The park is 250 miles northwest of Fairbanks, Alaska, and has no facilities, visitor centers, or campgrounds. Access to the park is by air taxi or by hiking. The Dalton Highway comes within five miles of the park’s border, so some hike into the park from there.
The national park has one small village called Anaktuvuk Pass, with fewer than 500 residents. Caribou are abundant in these lands and provide an important food source for the villagers.
Expect a subarctic climate with average July temperatures of 50F or 10C during the day and lows of 40F or 4C.
Anaktuvuk Pass provides a gateway to exploring the backcountry or boating on the John River.
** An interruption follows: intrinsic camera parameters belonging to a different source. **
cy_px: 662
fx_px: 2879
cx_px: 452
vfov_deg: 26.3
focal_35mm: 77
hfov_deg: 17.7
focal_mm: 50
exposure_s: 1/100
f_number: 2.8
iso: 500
If you prefer not to be in the remote wilderness, plan a day trip from Fairbanks to visit the small village.
While the flights aren’t cheap, you’ll at least have the bragging right of visiting the Arctic Circle.
Klondike Gold Rush National Historical Park

The Klondike Gold Rush National Historical Park is located in Skagway. It’s the second arm of the Gold Rush historical park, with the other part in Seattle, Washington.
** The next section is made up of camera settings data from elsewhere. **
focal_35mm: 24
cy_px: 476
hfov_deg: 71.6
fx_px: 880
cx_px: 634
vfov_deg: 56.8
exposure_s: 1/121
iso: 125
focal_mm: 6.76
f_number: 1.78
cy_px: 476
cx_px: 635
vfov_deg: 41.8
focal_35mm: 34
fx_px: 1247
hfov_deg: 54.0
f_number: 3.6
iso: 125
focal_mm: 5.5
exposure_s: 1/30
While it doesn’t encompass thousands of acres of untouched land, it memorializes an essential history of the area.
In 1896, a prospector struck gold in the Canadian Yukon, igniting the thrilling start of the Gold Rush. Both arms of the parks in Skagway and Seattle document the events that led to the Gold Rush. From Pioneer Square in Seattle, prospectors sailed to Alaska, hoping to get rich.
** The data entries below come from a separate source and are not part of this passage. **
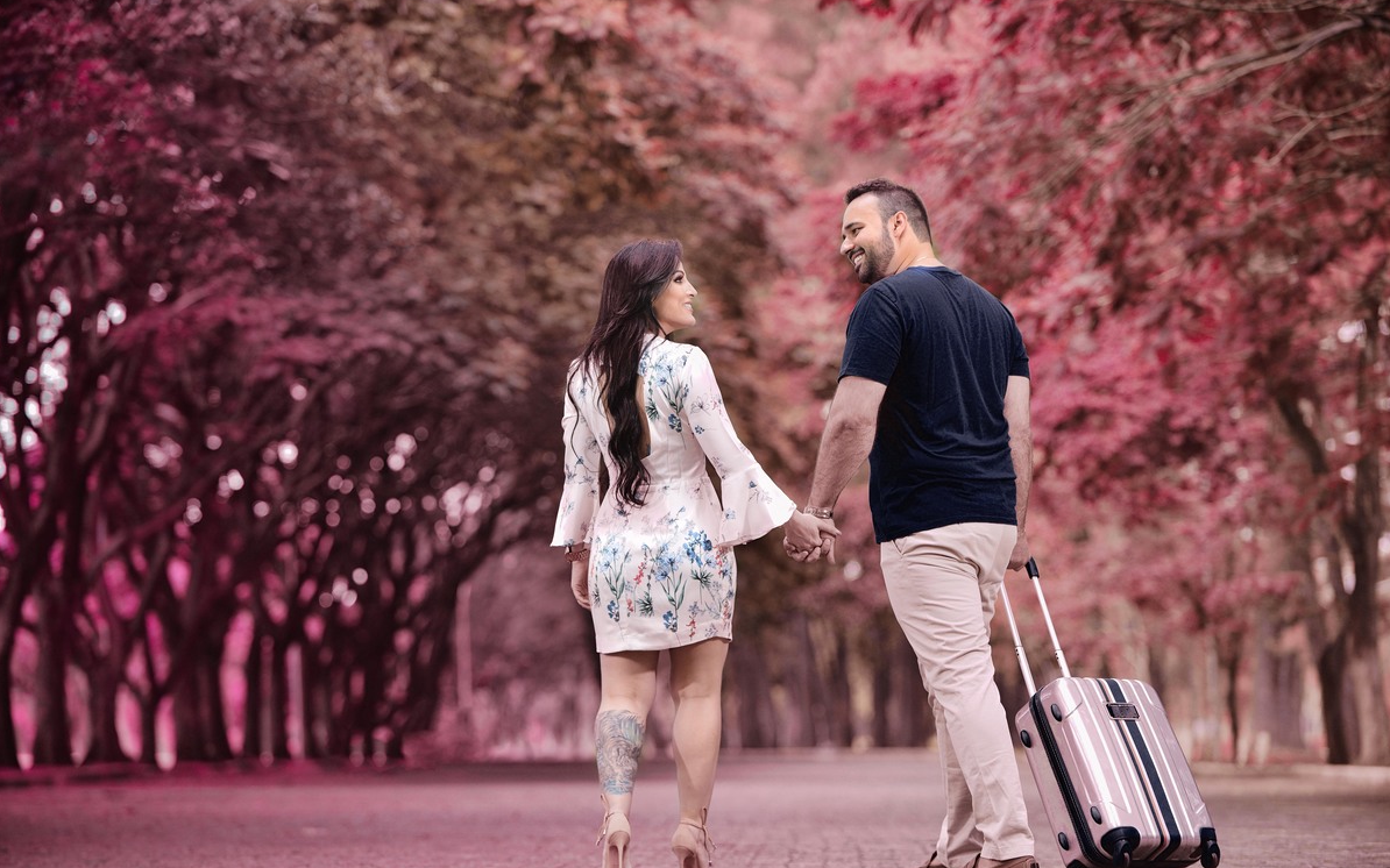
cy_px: 451
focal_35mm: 123
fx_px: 4659
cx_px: 694
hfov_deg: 17.0
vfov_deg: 10.6
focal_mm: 120
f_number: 3.2
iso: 320
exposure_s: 1/250
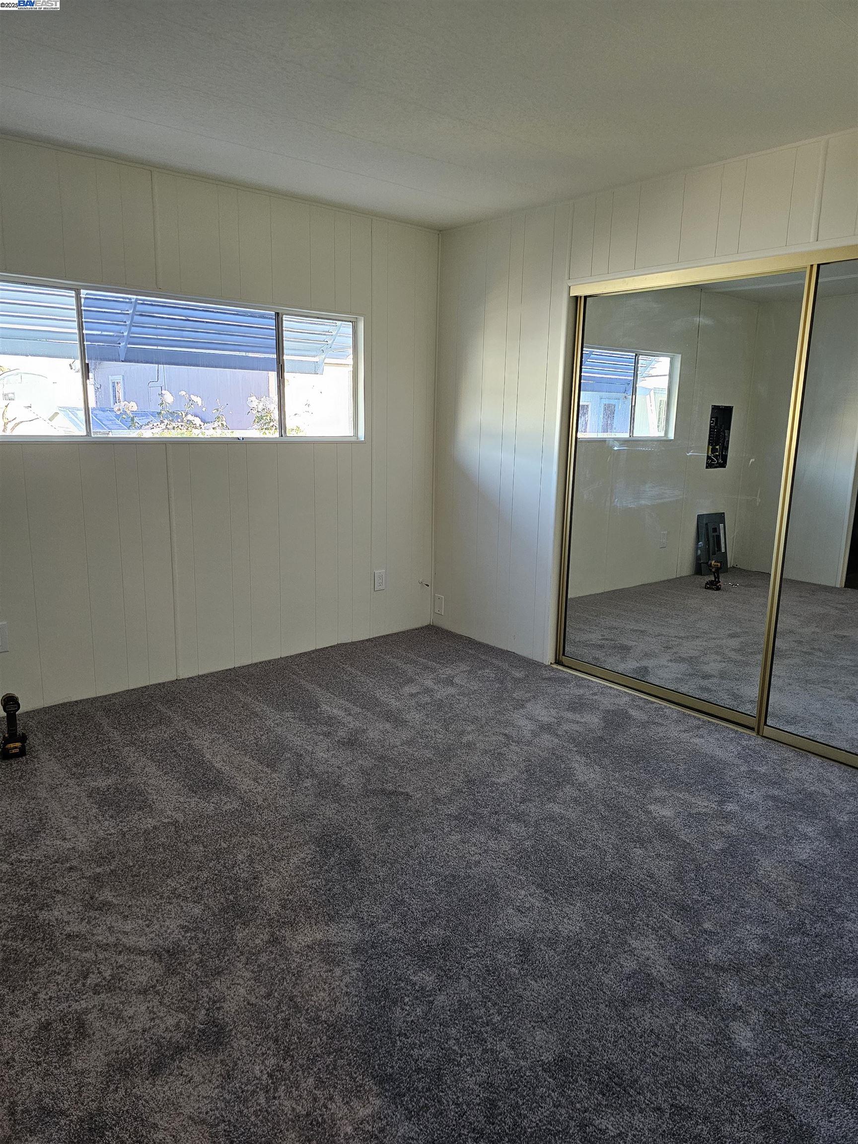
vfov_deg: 73.9
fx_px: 760
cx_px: 429
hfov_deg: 58.9
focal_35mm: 23
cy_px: 572
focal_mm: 6.3
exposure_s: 1/120
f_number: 1.7
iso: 400
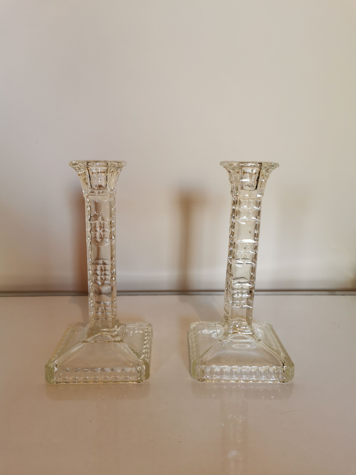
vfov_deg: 65.3
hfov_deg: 51.4
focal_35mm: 27
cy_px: 238
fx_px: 370
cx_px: 178
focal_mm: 5.56
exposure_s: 1/50
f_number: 1.6
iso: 100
At the visitor center, park rangers give presentations, and visitors can learn about the White Pass and Yukon Route Railway, which was constructed to take the prospectors and equipment to the Yukon.
The Skagway train journey into the Yukon offers a spectacular railway trip across wooden trestles and through tunnels. The three-hour train ride provides stunning views of rugged mountains and cascading waterfalls.
We enjoyed the journey in vintage rail cars, and the outer deck allowed us to stand outside to watch the train curve on the track.

Alternatively, walk in the same footsteps as the prospectors by hiking a section of the Chilkoot Trail. By hiking, I appreciated those who did it in extreme winters with heavy gear.
The Klondike Gold Rush National Historical Park has restored many historic buildings from the Gold Rush era. Some are used as museums, while others have been rented out to businesses.
A short walk from town, the Gold Rush Cemetery extends the history lesson. Here, we saw the tombstones of famous prospectors such as Soapy Smith and Frank Reid.
Sitka National Historical Park

Like the Klondike Gold Rush park, Sitka National Historical Park preserves a different kind of history. Sitka was Alaska’s capital until Juneau took over in 1906. This city oozes with history from the Russian fur traders and their clash with the Tlingit clan which resulted in the Battle of Sitka.
When the National Park Service was created in 1916, it took over Sitka’s park, where some weathered totem poles were preserved or reproduced. A visitor center was added, featuring Tlingit artifacts like silver jewelry, drums, baskets, and paddles.
Trails in the park showcase more carved poles. While originals have weathered, replicas still tell the land’s story. We enjoyed the walk, admired the poles and even spotted bald eagles along the way.
Other Sitka highlights include North America’s first Orthodox Catholic church, St. Michael’s Cathedral, the Russian Bishop’s House, and Castle Hill, where we learned about the sale of Alaska.